How to out-perform default random forest regression: choosing hyperparameters for applications in large-sample hydrology

Published in Hydrology Research, 2026

Recommended citation: Bilolikar, D. K., More, A., Gong, A., & Janssen, J. (2026). How to out-perform default random forest regression: choosing hyperparameters for applications in large-sample hydrology. Hydrology Research, 57(1), 61-77. https://iwaponline.com/hr/article/57/1/61/110626

Predictions are a central part of water resources research. Despite their strong theoretical basis, the effective application of physically based models to catchment-scale processes remains an ongoing challenge and there are some important prediction problems that are not easily amenable to a first-principles representation.
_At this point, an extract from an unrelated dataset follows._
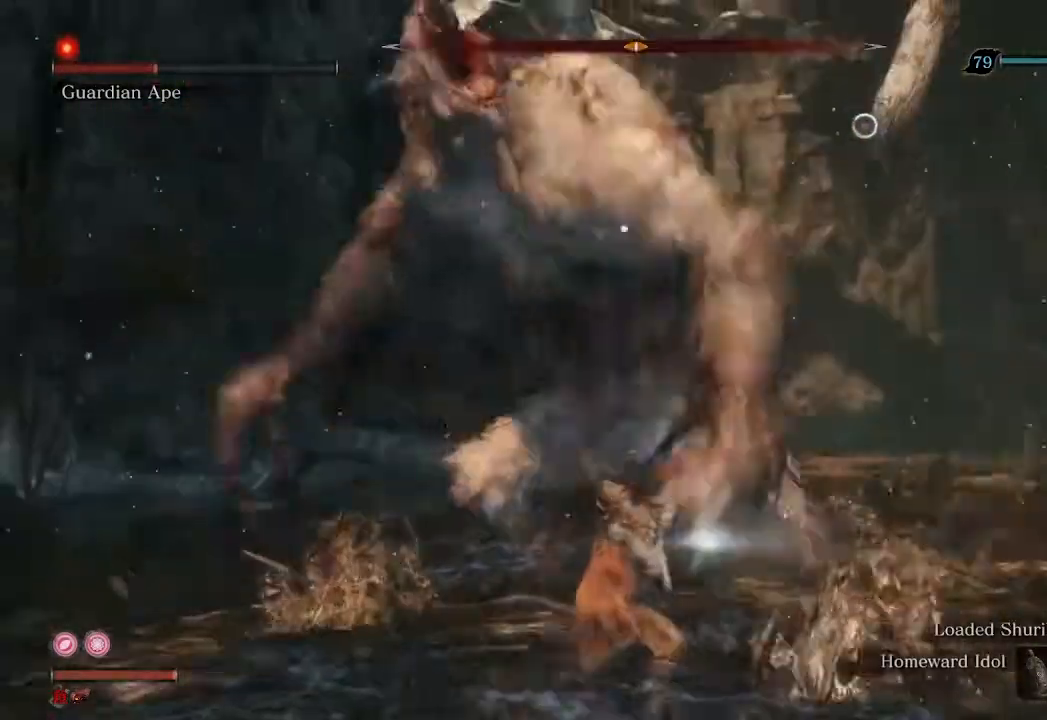
{"buttons": [], "left_stick": "center", "right_stick": "center", "events": [[500, "R1", "up"]]}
As such, machine learning (ML) models have been seen as a valid alternative in recent years. In spite of their availability, well-optimized state-of-the-art ML strategies are not widely used in water resources research. Further, some analyses require many model trainings, so sometimes computational time prevents properly optimized hyperparameters. To leverage data and use it effectively to drive scientific advances in the field, it is essential to make ML models accessible to users that may lack a deep understanding of ML by improving automated machine learning resources. ML models such as XGBoost have been recently shown to outperform random forest (RF) models which are traditionally used in water resources research. In this study, based on over 150 water-related datasets, we extensively compare XGBoost and RF. This study provides water scientists with access to quick user-friendly RF and XGBoost model optimization.